“I’ve already said to Povetkin that, if he needs me, I’ll come and help him. I’ll fly to Russia. He said that he’d get me a private jet to come. Povetkin is my boy. The Russian has already spoken to me and said: ‘When it’s time I’ll send a plane to pick you up and you can help me train’.”
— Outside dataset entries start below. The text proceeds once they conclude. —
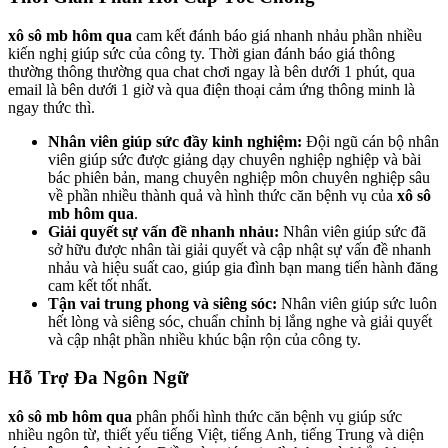
xô sô mb hôm qua
cam kết đánh báo giá nhanh nhảu phần nhiều
kiến nghị giúp sức của công ty. Thời gian đánh báo giá thông
thường thông thường qua chat chơi ngay là bên dưới 1 phút, qua
email là bên dưới 1 giờ và qua điện thoại cảm ứng thông minh là
ngay thức thì.
Nhân viên giúp sức đầy kinh nghiệm:
Đội ngũ cán bộ nhân
viên giúp sức được giảng dạy chuyên nghiệp nghiệp và bài
bác phiên bản, mang chuyên nghiệp môn chuyên nghiệp sâu
về phần nhiều thành quả và hình thức căn bệnh vụ của
xô sô
mb hôm qua
.
Giải quyết sự vấn đề nhanh nhảu:
Nhân viên giúp sức đã
sở hữu được nhân tài giải quyết và cập nhật sự vấn đề nhanh
nhảu và hiệu suất cao, giúp gia đình bạn mang tiến hành đăng
cam kết tốt nhất.
Tận vai trung phong và siêng sóc:
Nhân viên giúp sức luôn
hết lòng và siêng sóc, chuẩn chỉnh bị lắng nghe và giải quyết
và cập nhật phần nhiều khúc bận rộn của công ty.
Hỗ Trợ Đa Ngôn Ngữ
xô sô mb hôm qua
phân phối hình thức căn bệnh vụ giúp sức
nhiều ngôn từ, thiết yếu tiếng Việt, tiếng Anh, tiếng Trung và diện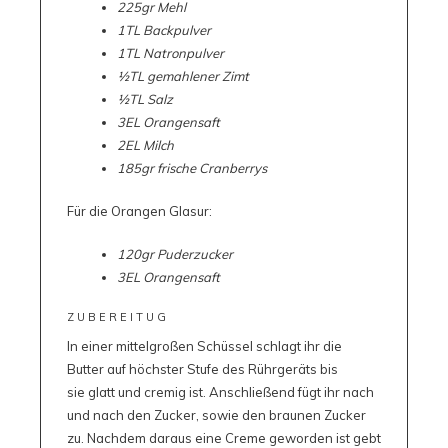
225gr Mehl
1TL Backpulver
1TL Natronpulver
½TL gemahlener Zimt
½TL Salz
3EL Orangensaft
2EL Milch
185gr frische Cranberrys
Für die Orangen Glasur:
120gr Puderzucker
3EL Orangensaft
ZUBEREITUG
In einer mittelgroßen Schüssel schlagt ihr die
Butter auf höchster Stufe des Rührgeräts bis
sie glatt und cremig ist. Anschließend fügt ihr nach
und nach den Zucker, sowie den braunen Zucker
zu. Nachdem daraus eine Creme geworden ist gebt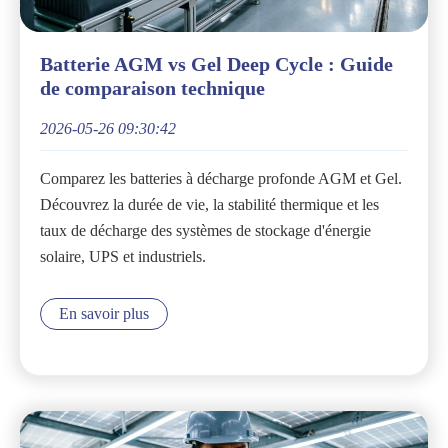
Batterie AGM vs Gel Deep Cycle : Guide
de comparaison technique
2026-05-26 09:30:42
Comparez les batteries à décharge profonde AGM et Gel.
Découvrez la durée de vie, la stabilité thermique et les
taux de décharge des systèmes de stockage d'énergie
solaire, UPS et industriels.
En savoir plus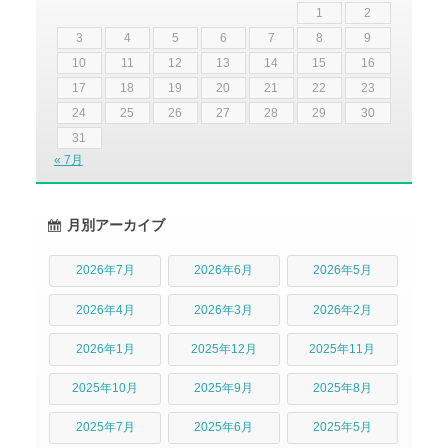
1
2
3
4
5
6
7
8
9
10
11
12
13
14
15
16
17
18
19
20
21
22
23
24
25
26
27
28
29
30
31
« 7月
月別アーカイブ
2026年7月
2026年6月
2026年5月
2026年4月
2026年3月
2026年2月
2026年1月
2025年12月
2025年11月
2025年10月
2025年9月
2025年8月
2025年7月
2025年6月
2025年5月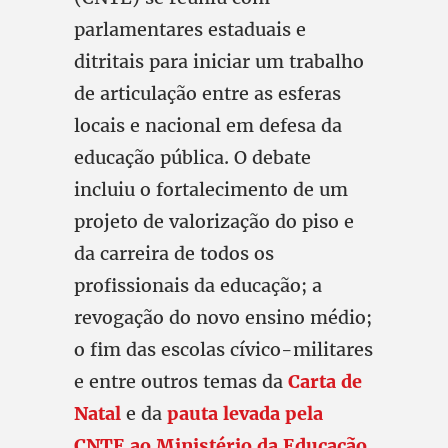
parlamentares estaduais e
ditritais para iniciar um trabalho
de articulação entre as esferas
locais e nacional em defesa da
educação pública. O debate
incluiu o fortalecimento de um
projeto de valorização do piso e
da carreira de todos os
profissionais da educação; a
revogação do novo ensino médio;
o fim das escolas cívico-militares
e entre outros temas da
Carta de
Natal
e da
pauta levada pela
CNTE ao Ministério da Educação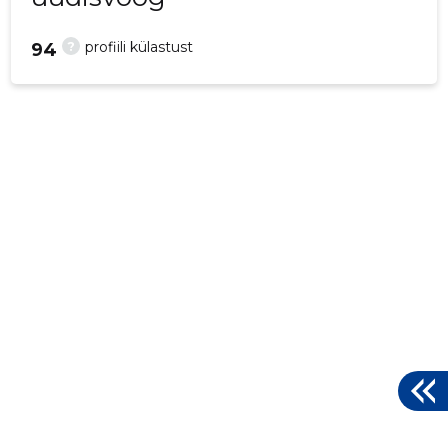
?
profiili külastust
94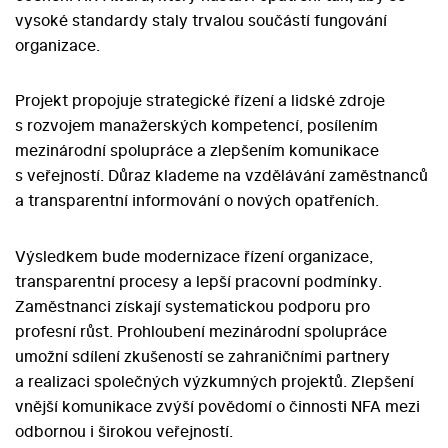
vysoké standardy staly trvalou součástí fungování
organizace.
Projekt propojuje strategické řízení a lidské zdroje
s rozvojem manažerských kompetencí, posílením
mezinárodní spolupráce a zlepšením komunikace
s veřejností. Důraz klademe na vzdělávání zaměstnanců
a transparentní informování o nových opatřeních.
Výsledkem bude modernizace řízení organizace,
transparentní procesy a lepší pracovní podmínky.
Zaměstnanci získají systematickou podporu pro
profesní růst. Prohloubení mezinárodní spolupráce
umožní sdílení zkušeností se zahraničními partnery
a realizaci společných výzkumných projektů. Zlepšení
vnější komunikace zvýší povědomí o činnosti NFA mezi
odbornou i širokou veřejností.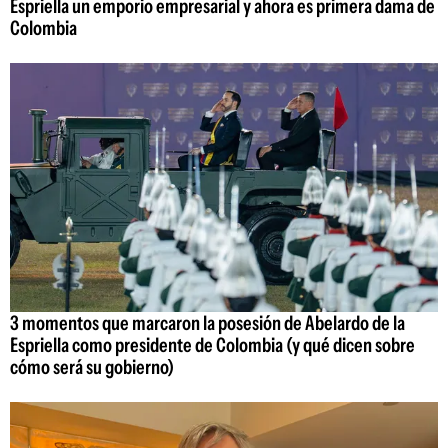
Espriella un emporio empresarial y ahora es primera dama de
Colombia
3 momentos que marcaron la posesión de Abelardo de la
Espriella como presidente de Colombia (y qué dicen sobre
cómo será su gobierno)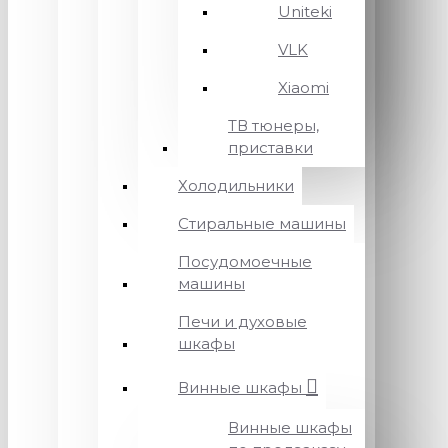
Uniteki
VLK
Xiaomi
ТВ тюнеры,
приставки
Холодильники
Стиральные машины
Посудомоечные
машины
Печи и духовые
шкафы
Винные шкафы
Винные шкафы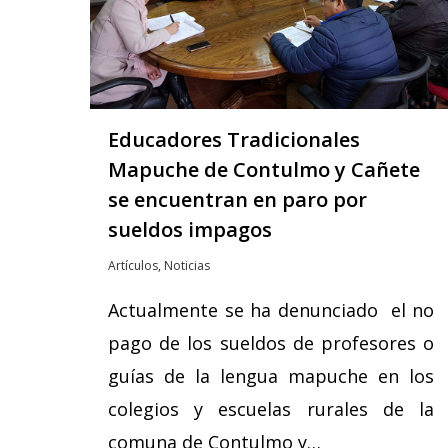
Educadores Tradicionales
Mapuche de Contulmo y Cañete
se encuentran en paro por
sueldos impagos
Artículos
,
Noticias
Actualmente se ha denunciado el no
pago de los sueldos de profesores o
guías de la lengua mapuche en los
colegios y escuelas rurales de la
comuna de Contulmo y…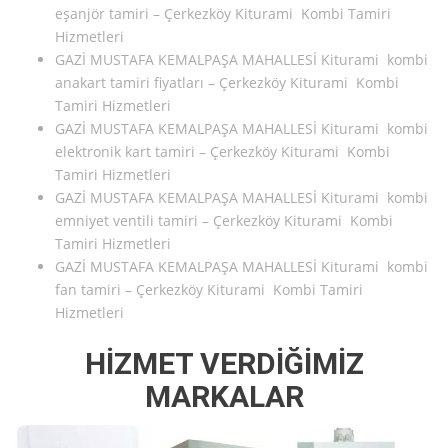
eşanjör tamiri – Çerkezköy Kiturami Kombi Tamiri
Hizmetleri
GAZİ MUSTAFA KEMALPAŞA MAHALLESİ Kiturami kombi
anakart tamiri fiyatları – Çerkezköy Kiturami Kombi
Tamiri Hizmetleri
GAZİ MUSTAFA KEMALPAŞA MAHALLESİ Kiturami kombi
elektronik kart tamiri – Çerkezköy Kiturami Kombi
Tamiri Hizmetleri
GAZİ MUSTAFA KEMALPAŞA MAHALLESİ Kiturami kombi
emniyet ventili tamiri – Çerkezköy Kiturami Kombi
Tamiri Hizmetleri
GAZİ MUSTAFA KEMALPAŞA MAHALLESİ Kiturami kombi
fan tamiri – Çerkezköy Kiturami Kombi Tamiri
Hizmetleri
HİZMET VERDİĞİMİZ
MARKALAR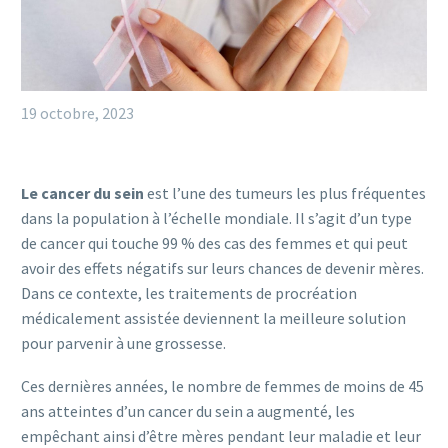
19 octobre, 2023
Le cancer du sein
est l’une des tumeurs les plus fréquentes
dans la population à l’échelle mondiale. Il s’agit d’un type
de cancer qui touche 99 % des cas des femmes et qui peut
avoir des effets négatifs sur leurs chances de devenir mères.
Dans ce contexte, les traitements de procréation
médicalement assistée deviennent la meilleure solution
pour parvenir à une grossesse.
Ces dernières années, le nombre de femmes de moins de 45
ans atteintes d’un cancer du sein a augmenté, les
empêchant ainsi d’être mères pendant leur maladie et leur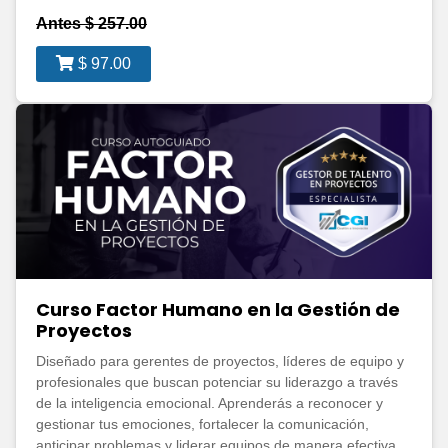
Antes $ 257.00
$ 97.00
Curso Factor Humano en la Gestión de
Proyectos
Diseñado para gerentes de proyectos, líderes de equipo y
profesionales que buscan potenciar su liderazgo a través
de la inteligencia emocional. Aprenderás a reconocer y
gestionar tus emociones, fortalecer la comunicación,
anticipar problemas y liderar equipos de manera efectiva.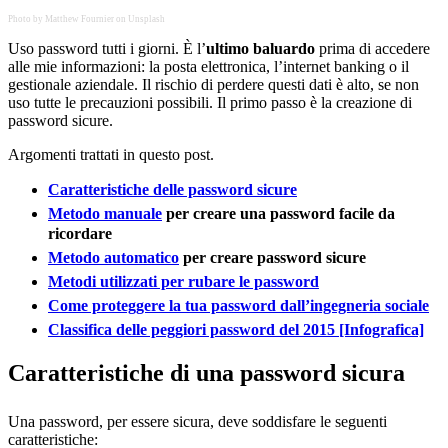
Photo by Matthew Fournier on Unsplash
Uso password tutti i giorni. È l’
ultimo baluardo
prima di accedere
alle mie informazioni: la posta elettronica, l’internet banking o il
gestionale aziendale. Il rischio di perdere questi dati è alto, se non
uso tutte le precauzioni possibili. Il primo passo è la creazione di
password sicure.
Argomenti trattati in questo post.
Caratteristiche delle password sicure
Metodo manuale
per creare una password facile da
ricordare
Metodo automatico
per creare password sicure
Metodi utilizzati per rubare le password
Come proteggere la tua password dall’ingegneria sociale
Classifica delle peggiori password del 2015 [Infografica]
Caratteristiche di una password sicura
Una password, per essere sicura, deve soddisfare le seguenti
caratteristiche: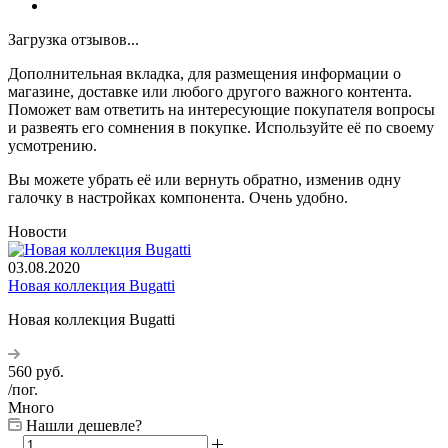
Загрузка отзывов...
Дополнительная вкладка, для размещения информации о
магазине, доставке или любого другого важного контента.
Поможет вам ответить на интересующие покупателя вопросы
и развеять его сомнения в покупке. Используйте её по своему
усмотрению.
Вы можете убрать её или вернуть обратно, изменив одну
галочку в настройках компонента. Очень удобно.
Новости
03.08.2020
Новая коллекция Bugatti
Новая коллекция Bugatti
560
руб.
/пог.
Много
Нашли дешевле?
Russia, hit hard by the coronavirus, recently cleared “foreign athletes competing in its domestic sports leagues” to enter the country, meaning Chisora (32-9, 23 KO) and Povetkin (35-2-1, 24 KO) could feasibly make this happen. “Del Boy” has more pro experience against Whyte than anyone, fighting him to a narrow majority decision in 2016 and brawling it out for 11 more rounds in 2018 before succumbing to a gnarly KO.
Whyte is unimpressed.
“It’s Derek being Derek. He’s good at talking his way into an ass-whooping. The first time he said it was close. The second time I cleaned his clock. The knockout I gave him was one of the worst you will see in boxing. I ain’t got no beef with Derek. I’m cool with the guy but clearly he has a vendetta. Derek is a stepping stone and I’ve stepped over him twice already. If he wants to be brutally knocked out again I’ll take some easy money! If he beats Oleksandr Usyk and there’s a belt on the line, I’d gladly take the belt off of him.”
Like Povetkin-Whyte, Chisora’s planned match with Oleksandr Usyk remains up in the air. I’m not sure how useful a sparring partner Povetkin would be for Chisora, seeing as Usyk’s a fleet-footed southpaw instead of an orthodox boxer-puncher, but perhaps he considers screwing over Whyte worth the sacrifice.